Burroughs Wellcome kompleksi, Douglas Trumbull’un 1983’lü bilim kurgu filmi olan Beyin Fırtınası’nda, Christopher Walken’in binanın içinde bisikletini taşıdığı görüldüğü bir sahnede yer almış. Modernizm için önemli bir örnek ve Rudolp için simge yapılardan biri olarak anılabilecek Burroughs Wellcome Genel Merkezi, günümüzde kısmen kullanımda olmasına rağmen, modernist titizliğin ve organik çoğalmanın karışımı olmaya ve yapılı çevremizin ne kadar canlandırıcı olabileceğine dair düşünmeye ilham veren modernist güzellikte, ütopik bir alan yaratmaya devam ediyor.
“Bu kompleks, Kuzey Carolina’nın yeşil tepelerinde yukarı ve aşağı tırmanıyor ve mimari olarak alanın bir uzantısı gibi davranıyor. A tipi çerçeve en yüksek hacmin alt katlarda yer almasına ve yine de binanın en yüksek kısmındaki daha küçük mekanik sisteme bağlanmasına izin verir. İç mekanın köşegen hareketi, muhteşem fırsatlar yaratır.
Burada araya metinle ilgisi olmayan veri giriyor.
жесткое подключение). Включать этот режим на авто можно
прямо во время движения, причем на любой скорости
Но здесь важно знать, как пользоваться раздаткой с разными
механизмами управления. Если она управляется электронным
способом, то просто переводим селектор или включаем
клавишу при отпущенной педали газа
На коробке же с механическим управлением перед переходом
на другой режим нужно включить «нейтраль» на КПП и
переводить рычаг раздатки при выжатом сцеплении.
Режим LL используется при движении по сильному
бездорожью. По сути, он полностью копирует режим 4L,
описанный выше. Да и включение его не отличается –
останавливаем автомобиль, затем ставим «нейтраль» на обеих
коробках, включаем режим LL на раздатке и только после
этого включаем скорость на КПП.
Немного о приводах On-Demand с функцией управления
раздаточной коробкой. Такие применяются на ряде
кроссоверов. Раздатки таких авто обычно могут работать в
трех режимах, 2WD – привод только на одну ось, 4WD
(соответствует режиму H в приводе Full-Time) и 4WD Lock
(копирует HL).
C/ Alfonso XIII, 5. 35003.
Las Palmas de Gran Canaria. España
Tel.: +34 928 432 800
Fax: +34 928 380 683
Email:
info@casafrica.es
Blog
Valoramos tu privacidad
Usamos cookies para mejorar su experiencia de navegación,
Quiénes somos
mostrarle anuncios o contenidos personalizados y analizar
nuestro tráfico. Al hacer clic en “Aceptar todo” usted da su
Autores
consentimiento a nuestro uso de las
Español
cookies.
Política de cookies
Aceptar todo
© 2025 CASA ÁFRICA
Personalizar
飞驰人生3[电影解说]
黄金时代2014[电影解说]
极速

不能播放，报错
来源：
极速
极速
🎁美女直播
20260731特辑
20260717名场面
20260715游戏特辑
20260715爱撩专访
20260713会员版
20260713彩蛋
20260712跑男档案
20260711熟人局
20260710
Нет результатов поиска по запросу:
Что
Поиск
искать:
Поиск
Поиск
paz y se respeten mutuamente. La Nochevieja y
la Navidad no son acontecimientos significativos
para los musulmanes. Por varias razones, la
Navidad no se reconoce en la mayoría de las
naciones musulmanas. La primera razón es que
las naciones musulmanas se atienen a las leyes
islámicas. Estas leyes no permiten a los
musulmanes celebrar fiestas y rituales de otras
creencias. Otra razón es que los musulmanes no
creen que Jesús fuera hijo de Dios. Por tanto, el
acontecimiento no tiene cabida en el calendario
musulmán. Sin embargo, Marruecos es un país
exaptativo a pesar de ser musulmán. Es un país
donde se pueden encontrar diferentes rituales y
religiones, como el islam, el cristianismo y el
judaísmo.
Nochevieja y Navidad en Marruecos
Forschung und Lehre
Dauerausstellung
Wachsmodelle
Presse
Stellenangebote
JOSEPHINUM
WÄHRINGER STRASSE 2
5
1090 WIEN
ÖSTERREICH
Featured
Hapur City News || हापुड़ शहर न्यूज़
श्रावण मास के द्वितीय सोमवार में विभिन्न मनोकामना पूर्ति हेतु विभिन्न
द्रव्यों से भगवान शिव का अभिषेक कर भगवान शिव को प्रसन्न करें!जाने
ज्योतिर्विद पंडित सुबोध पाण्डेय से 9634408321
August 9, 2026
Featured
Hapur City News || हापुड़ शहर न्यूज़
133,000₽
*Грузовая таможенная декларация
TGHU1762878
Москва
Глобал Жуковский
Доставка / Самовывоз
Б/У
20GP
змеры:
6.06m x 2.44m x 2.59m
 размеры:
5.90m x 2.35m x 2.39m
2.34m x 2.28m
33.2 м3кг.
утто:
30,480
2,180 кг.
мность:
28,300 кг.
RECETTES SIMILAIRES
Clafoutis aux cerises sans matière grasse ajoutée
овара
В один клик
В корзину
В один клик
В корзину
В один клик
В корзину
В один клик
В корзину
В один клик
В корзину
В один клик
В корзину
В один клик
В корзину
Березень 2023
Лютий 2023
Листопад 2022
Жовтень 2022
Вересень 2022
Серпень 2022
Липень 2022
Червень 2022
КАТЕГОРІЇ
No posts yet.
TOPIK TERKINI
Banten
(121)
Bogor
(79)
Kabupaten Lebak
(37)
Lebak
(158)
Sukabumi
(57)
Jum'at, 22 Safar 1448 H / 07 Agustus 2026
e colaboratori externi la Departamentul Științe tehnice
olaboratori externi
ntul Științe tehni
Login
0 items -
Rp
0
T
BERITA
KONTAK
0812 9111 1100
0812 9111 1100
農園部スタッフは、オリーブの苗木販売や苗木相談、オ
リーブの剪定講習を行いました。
Büyüme ve değişim beklentisi, konseptte gizli.” Paul Rudolph.
Burroughs-Wellcome, Glaxo ve biyoteknoloji şirketi United Therapeutics (UT) ile 2012 yılında birleştiğinde, bina el değiştirmiş. O zamandan beri, şirket tarafından, binanın bazı kısımları yıkılıp düzenlenirken bazı tarihi açıdan daha önemli bulunan kısımlar ise rehabilite edilmiş. Rudolph’un modern mimarinin mirası sayılabilecek olan yapısının bu şekilde değerlendirilmesi şirketin planlarından memnun olmayan mimari eleştirmenler ve savunucular tarafından oldukça eleştirilmiş.